WORK INSTRUCTION 1 » Please extract every line of the records, which come after the rugby discussion below, and reproduce each line exactly.

________________________

Friday, December 04, 2015

Transforming (with Jonathan, Tota, Sindile)

The Rugby World Cup has come and gone. Jonathan (Chill Out and Work Hard), Tota (Bishopscourt and Bonteheuwel) , Sindile (Overcoming Barbs) and I talk about some of the issues that would be wonderful to put behind us...


Jonathan:
My heart sank as the South African rugby team's World Cup campaign ended at the hands of the old foe, New Zealand. And, although the Boks gave a good account of themselves against a legendary All Blacks outfit, the final whistle of the semi-final signified an uncertain future for a team mired in political interference. I find myself torn on the subject. Yes, enforcing racial quotas can arguably contribute to the goal of transformation, but mucking with meritocracy in professional sport undermines performance and, ultimately, success. I certainly crave success for my beloved (and heavily mythologised) amaBokoboko, but, having been subjected to years of misery at the hands of a quite awesome and dynamic New Zealand team, I've concluded the only way to beat those damn Kiwis is through transformation. By sheer virtue of percentages, a transformed SA rugby institution should eventually result in a better national team. After all, more rugby players means more potential for world-class talent. But is the government's agenda the best way to go about things?

________________________

WORK INSTRUCTION 2 » Copy the whole rugby discussion above, word for word.

________________________

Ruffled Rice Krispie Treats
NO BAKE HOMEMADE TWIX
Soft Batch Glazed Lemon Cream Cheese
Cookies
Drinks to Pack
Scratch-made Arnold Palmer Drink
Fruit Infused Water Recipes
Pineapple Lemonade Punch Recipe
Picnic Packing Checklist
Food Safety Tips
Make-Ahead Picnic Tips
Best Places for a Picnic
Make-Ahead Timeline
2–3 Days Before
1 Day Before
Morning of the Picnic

________________________

REPLY 1 »
Ruffled Rice Krispie Treats
NO BAKE HOMEMADE TWIX
Soft Batch Glazed Lemon Cream Cheese
Cookies
Drinks to Pack
Scratch-made Arnold Palmer Drink
Fruit Infused Water Recipes
Pineapple Lemonade Punch Recipe
Picnic Packing Checklist
Food Safety Tips
Make-Ahead Picnic Tips
Best Places for a Picnic
Make-Ahead Timeline
2–3 Days Before
1 Day Before
Morning of the Picnic

REPLY 2 »
Friday, December 04, 2015

Transforming (with Jonathan, Tota, Sindile)

The Rugby World Cup has come and gone. Jonathan (Chill Out and Work Hard), Tota (Bishopscourt and Bonteheuwel) , Sindile (Overcoming Barbs) and I talk about some of the issues that would be wonderful to put behind us...


Jonathan:
My heart sank as the South African rugby team's World Cup campaign ended at the hands of the old foe, New Zealand. And, although the Boks gave a good account of themselves against a legendary All Blacks outfit, the final whistle of the semi-final signified an uncertain future for a team mired in political interference. I find myself torn on the subject. Yes, enforcing racial quotas can arguably contribute to the goal of transformation, but mucking with meritocracy in professional sport undermines performance and, ultimately, success. I certainly crave success for my beloved (and heavily mythologised) amaBokoboko, but, having been subjected to years of misery at the hands of a quite awesome and dynamic New Zealand team, I've concluded the only way to beat those damn Kiwis is through transformation. By sheer virtue of percentages, a transformed SA rugby institution should eventually result in a better national team. After all, more rugby players means more potential for world-class talent. But is the government's agenda the best way to go about things?